16 February 2012

Zimbabwe: What's Behind New Mining Fees?


Government's indigenisation and economic empowerment programme is a welcome development for Zimbabweans. It has provided the platform for those with an insatiable appetite to grow both in business and develop the country.

The indigenisation programme has become an avenue for development for Zimbabweans who believe in contributing to economic development.

And many Zimbabweans have found hope in owning a manufacturing industry that made white people so rich. Some of them have toiled for so many years only to see mining firms shipping off huge amounts of money to their native countries.

The same Zimbabweans have experienced sleepless nights hoping to one day becoming owners of mining firms. That dream seems shattered as Government has announced hefty increases in mining fees.

It started with Mines and Mining Development secretary Mr Prince Mupazviriho announcing the new charges. This was despite an earlier warning from the African Development Bank of the adverse effects of an upward review of mining royalties on low-grade claims.

Government had last year proposed to increase royalties for gold and platinum to seven percent from 4,5 percent and 10 percent from five percent respectively.

The beginning of this month confirmed each prospective miner's worst fears when Government announced fees for the mining sector ranging from US$3 000 and US$5 million.

The increments range from 500 to 5 000 percent. Government justified the increases as a measure to curb speculative activities in the mining sector. Statutory Instrument 11 of 2012 has an increment of US$5 million from US$1 million registration fees for diamond claims. A new ground rental fee of US$3 000 per hectare per year will be charged.

Application fee for prospective coal investors went to US$100 000 from US$5 000. Registration and renewal fees went up to US$500 000. A licence to deal in precious minerals needs US$100 000 while a gold buying licence attracts a US$20 000 fee.

The increases have left the mining sector in quandary. There is a plethora of issues raised against the increases. The new fess will promote corruption, reduce competitiveness of the minerals and reduces and risks the forfeiture of some claims owned by indigenous people.

The new fees are not viable for the local people and they risk losing their investments and claims falling into multi-national companies' hands. Is this not a case of robbing the poor for the rich? Branding claim holders as speculators is unfortunate. Government can start creating a database for all claim holders to assist them with the necessary requirements. That is total empowerment. For instance, Government could assist claim holders hook up with investment partners.

It would then facilitate negotiations, assess contributions especially by foreigners against over-valued investments and any form of support required by local claim holders.

The cost of registering reduces mining viability as the costs affect operations. There are no foreign exchange benefits since the introduction of the multi-currency system making mining operation costly. Mining costs in Zimbabwe are in United States dollars competing with countries trading in their own currencies.

Zimbabwean minerals cannot compete on the international markets where there are fixed charges that are independent of output. This has a serious bearing on indigenous miners as opposed to multi-national companies who produce in large volumes.

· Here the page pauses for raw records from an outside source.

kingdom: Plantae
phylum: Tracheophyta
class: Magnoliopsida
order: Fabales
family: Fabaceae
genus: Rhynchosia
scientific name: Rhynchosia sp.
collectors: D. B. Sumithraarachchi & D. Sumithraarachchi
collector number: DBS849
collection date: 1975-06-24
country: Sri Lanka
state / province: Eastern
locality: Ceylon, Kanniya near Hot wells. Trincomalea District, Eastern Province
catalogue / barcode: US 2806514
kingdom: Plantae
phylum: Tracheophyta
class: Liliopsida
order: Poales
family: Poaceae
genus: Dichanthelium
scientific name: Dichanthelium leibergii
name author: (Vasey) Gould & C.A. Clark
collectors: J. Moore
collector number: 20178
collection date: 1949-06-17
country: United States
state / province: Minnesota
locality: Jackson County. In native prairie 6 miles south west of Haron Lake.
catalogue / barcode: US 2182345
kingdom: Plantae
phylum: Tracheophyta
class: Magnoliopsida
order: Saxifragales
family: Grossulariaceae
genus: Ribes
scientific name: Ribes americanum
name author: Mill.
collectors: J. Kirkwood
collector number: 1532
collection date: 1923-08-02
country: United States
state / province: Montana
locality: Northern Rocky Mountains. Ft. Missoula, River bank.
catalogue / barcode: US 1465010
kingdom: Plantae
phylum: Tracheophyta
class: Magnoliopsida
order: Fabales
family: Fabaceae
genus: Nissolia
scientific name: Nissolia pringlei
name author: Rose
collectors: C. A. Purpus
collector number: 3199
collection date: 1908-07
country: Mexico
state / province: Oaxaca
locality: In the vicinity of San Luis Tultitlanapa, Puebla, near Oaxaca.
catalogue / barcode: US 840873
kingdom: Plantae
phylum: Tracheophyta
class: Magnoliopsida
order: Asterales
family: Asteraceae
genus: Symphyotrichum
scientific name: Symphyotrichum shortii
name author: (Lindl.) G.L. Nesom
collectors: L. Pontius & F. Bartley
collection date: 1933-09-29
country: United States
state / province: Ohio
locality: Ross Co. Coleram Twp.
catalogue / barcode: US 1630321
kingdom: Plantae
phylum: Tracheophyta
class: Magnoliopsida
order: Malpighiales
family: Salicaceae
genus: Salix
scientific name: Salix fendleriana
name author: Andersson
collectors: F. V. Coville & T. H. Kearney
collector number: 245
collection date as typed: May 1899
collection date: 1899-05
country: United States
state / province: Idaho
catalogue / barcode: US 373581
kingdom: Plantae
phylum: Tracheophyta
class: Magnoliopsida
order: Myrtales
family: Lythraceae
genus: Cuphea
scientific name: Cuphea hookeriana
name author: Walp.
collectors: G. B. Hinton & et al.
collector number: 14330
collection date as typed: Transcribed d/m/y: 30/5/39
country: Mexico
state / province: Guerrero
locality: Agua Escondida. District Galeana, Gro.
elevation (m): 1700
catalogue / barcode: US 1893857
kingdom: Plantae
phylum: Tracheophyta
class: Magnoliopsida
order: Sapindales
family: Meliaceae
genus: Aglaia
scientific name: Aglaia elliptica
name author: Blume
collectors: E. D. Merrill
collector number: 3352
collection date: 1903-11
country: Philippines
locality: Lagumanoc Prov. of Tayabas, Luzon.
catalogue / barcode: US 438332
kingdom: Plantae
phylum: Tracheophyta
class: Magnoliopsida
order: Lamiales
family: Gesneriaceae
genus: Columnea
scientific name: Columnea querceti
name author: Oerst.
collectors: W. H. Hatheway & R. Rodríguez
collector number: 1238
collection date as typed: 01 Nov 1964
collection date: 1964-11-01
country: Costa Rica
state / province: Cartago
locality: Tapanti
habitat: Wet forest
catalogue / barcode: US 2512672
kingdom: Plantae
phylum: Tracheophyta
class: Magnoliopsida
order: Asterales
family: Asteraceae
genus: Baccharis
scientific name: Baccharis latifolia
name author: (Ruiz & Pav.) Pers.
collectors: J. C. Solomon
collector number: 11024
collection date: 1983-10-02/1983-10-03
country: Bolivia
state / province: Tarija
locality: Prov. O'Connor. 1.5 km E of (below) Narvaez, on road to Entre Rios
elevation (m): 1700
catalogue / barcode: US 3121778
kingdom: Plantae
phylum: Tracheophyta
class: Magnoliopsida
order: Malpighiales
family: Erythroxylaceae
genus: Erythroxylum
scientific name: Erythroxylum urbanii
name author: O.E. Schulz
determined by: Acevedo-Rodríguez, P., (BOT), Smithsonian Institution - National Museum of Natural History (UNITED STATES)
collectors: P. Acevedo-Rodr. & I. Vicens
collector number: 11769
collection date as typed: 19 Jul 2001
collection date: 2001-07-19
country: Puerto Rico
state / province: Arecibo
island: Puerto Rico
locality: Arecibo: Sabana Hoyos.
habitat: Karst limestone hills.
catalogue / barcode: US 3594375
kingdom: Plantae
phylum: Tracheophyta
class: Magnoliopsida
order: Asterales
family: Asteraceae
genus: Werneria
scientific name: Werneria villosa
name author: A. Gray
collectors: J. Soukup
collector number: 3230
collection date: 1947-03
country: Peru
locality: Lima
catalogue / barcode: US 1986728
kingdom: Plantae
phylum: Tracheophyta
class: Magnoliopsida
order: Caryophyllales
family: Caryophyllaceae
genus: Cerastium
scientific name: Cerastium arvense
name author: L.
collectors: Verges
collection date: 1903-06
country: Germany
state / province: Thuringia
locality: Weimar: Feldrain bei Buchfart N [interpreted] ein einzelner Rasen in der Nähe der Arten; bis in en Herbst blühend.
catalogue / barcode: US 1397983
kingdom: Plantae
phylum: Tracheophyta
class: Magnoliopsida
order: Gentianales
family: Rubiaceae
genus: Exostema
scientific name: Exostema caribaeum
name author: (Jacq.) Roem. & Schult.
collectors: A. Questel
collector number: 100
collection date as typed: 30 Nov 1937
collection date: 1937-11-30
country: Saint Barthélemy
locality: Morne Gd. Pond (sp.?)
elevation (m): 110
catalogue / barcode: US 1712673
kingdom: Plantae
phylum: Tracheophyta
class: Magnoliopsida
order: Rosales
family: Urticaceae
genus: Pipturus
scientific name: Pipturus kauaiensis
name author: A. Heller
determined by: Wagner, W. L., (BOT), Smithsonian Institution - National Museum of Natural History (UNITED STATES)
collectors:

A black granite miner would need a US$10 000 export licence for an export of any value for three months, which makes not viable in relation to productivity and profitability.

The new fees would contribute to the high level of unemployment, as many companies become unprofitable. Self-employed people, employees from multi-nationals, consultants and contract workers have increasingly dominated the mining industry.

About 15 000 workers have lost their jobs because of the export bans on chrome and the new charges would increase this number especially along the Great Dyke.

Government income is also set to fall. Some claims have been pegged with payments for inspections but have not been explored due to financial constraints.

People will be forced into illegal operations as they fail to raise registration and permit fees. The minerals are also traded with illegal buyers who take the minerals out of Zimbabwe leaving Government with no benefits nor statistical information.

New charges will contribute to increased company costs leading to losses and exporters who cannot push for price increases. Zimbabwe has suddenly become one of the most expensive countries in mining.

Pegging of most areas in Zimbabwe was done by locals who identified the minerals. The locals have interests in exploring these minerals but it is difficult to get funding from financial institutions that require security in fixed assets.

The mining rights to the claims cannot be used as security hence reliance on foreign investors. Visible minerals that have indicators, black granite, gold, diamonds, among others can only be identified by locals. The locals are an important source of information for Government officials pegging the claims.

When they cannot afford to explore these claims, they resort to illegal mining. A classic example is the Chiadzwa diamond fields and the various areas that have produced alluvial gold reserves.

Locals should be given an opportunity to peg the claims on reasonable charge and assisted to get technical partners where necessary.